◆ Activity: Make an exact copy of the listing, without images.
- Opening Delimiter -
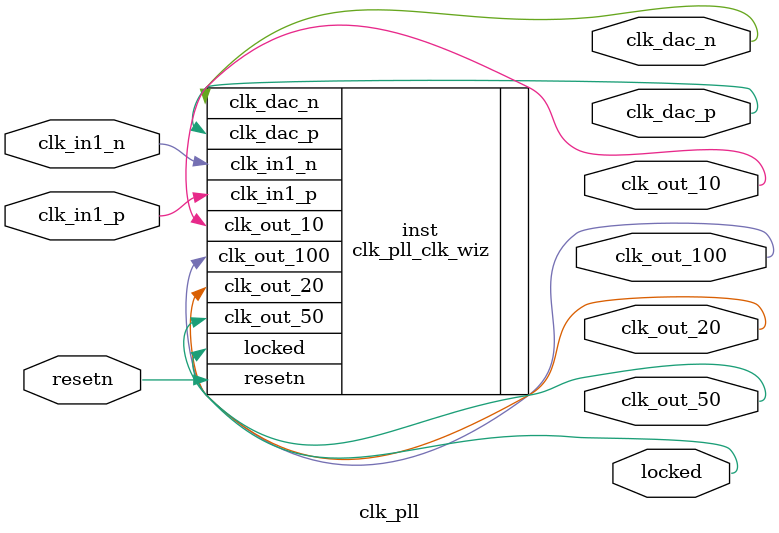
<source format=v>


`timescale 1ps/1ps

(* CORE_GENERATION_INFO = "clk_pll,clk_wiz_v6_0_14_0_0,{component_name=clk_pll,use_phase_alignment=true,use_min_o_jitter=false,use_max_i_jitter=false,use_dyn_phase_shift=false,use_inclk_switchover=false,use_dyn_reconfig=false,enable_axi=0,feedback_source=FDBK_AUTO,PRIMITIVE=PLL,num_out_clk=6,clkin1_period=5.000,clkin2_period=10.0,use_power_down=false,use_reset=true,use_locked=true,use_inclk_stopped=false,feedback_type=SINGLE,CLOCK_MGR_TYPE=NA,manual_override=false}" *)

module clk_pll 
 (
  // Clock out ports
  output        clk_out_100,
  output        clk_out_20,
  output        clk_out_10,
  output        clk_out_50,
  output        clk_dac_p,
  output        clk_dac_n,
  // Status and control signals
  input         resetn,
  output        locked,
 // Clock in ports
  input         clk_in1_p,
  input         clk_in1_n
 );

  clk_pll_clk_wiz inst
  (
  // Clock out ports  
  .clk_out_100(clk_out_100),
  .clk_out_20(clk_out_20),
  .clk_out_10(clk_out_10),
  .clk_out_50(clk_out_50),
  .clk_dac_p(clk_dac_p),
  .clk_dac_n(clk_dac_n),
  // Status and control signals               
  .resetn(resetn), 
  .locked(locked),
 // Clock in ports
  .clk_in1_p(clk_in1_p),
  .clk_in1_n(clk_in1_n)
  );

endmodule

</source>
- Closing Delimiter -
◆ Reply:
<source format=v>


`timescale 1ps/1ps

(* CORE_GENERATION_INFO = "clk_pll,clk_wiz_v6_0_14_0_0,{component_name=clk_pll,use_phase_alignment=true,use_min_o_jitter=false,use_max_i_jitter=false,use_dyn_phase_shift=false,use_inclk_switchover=false,use_dyn_reconfig=false,enable_axi=0,feedback_source=FDBK_AUTO,PRIMITIVE=PLL,num_out_clk=6,clkin1_period=5.000,clkin2_period=10.0,use_power_down=false,use_reset=true,use_locked=true,use_inclk_stopped=false,feedback_type=SINGLE,CLOCK_MGR_TYPE=NA,manual_override=false}" *)

module clk_pll 
 (
  // Clock out ports
  output        clk_out_100,
  output        clk_out_20,
  output        clk_out_10,
  output        clk_out_50,
  output        clk_dac_p,
  output        clk_dac_n,
  // Status and control signals
  input         resetn,
  output        locked,
 // Clock in ports
  input         clk_in1_p,
  input         clk_in1_n
 );

  clk_pll_clk_wiz inst
  (
  // Clock out ports  
  .clk_out_100(clk_out_100),
  .clk_out_20(clk_out_20),
  .clk_out_10(clk_out_10),
  .clk_out_50(clk_out_50),
  .clk_dac_p(clk_dac_p),
  .clk_dac_n(clk_dac_n),
  // Status and control signals               
  .resetn(resetn), 
  .locked(locked),
 // Clock in ports
  .clk_in1_p(clk_in1_p),
  .clk_in1_n(clk_in1_n)
  );

endmodule

</source>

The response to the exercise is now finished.